Return, without alteration, every line of the material from the line containing "class: Insecta" down to the end of the material, with that first line and the final line both included.

----- Data excerpts

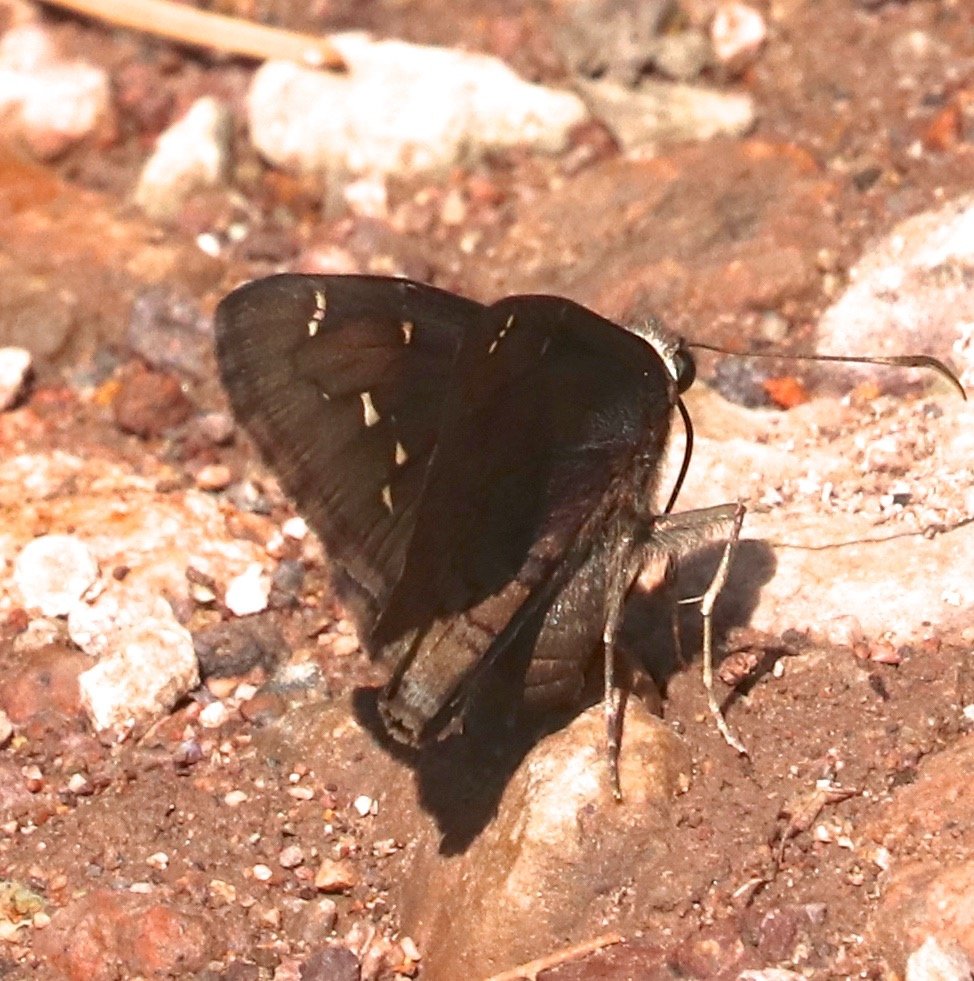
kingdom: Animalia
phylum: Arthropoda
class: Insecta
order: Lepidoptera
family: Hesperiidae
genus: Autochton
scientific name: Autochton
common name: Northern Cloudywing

----------

Task output ::
class: Insecta
order: Lepidoptera
family: Hesperiidae
genus: Autochton
scientific name: Autochton
common name: Northern Cloudywing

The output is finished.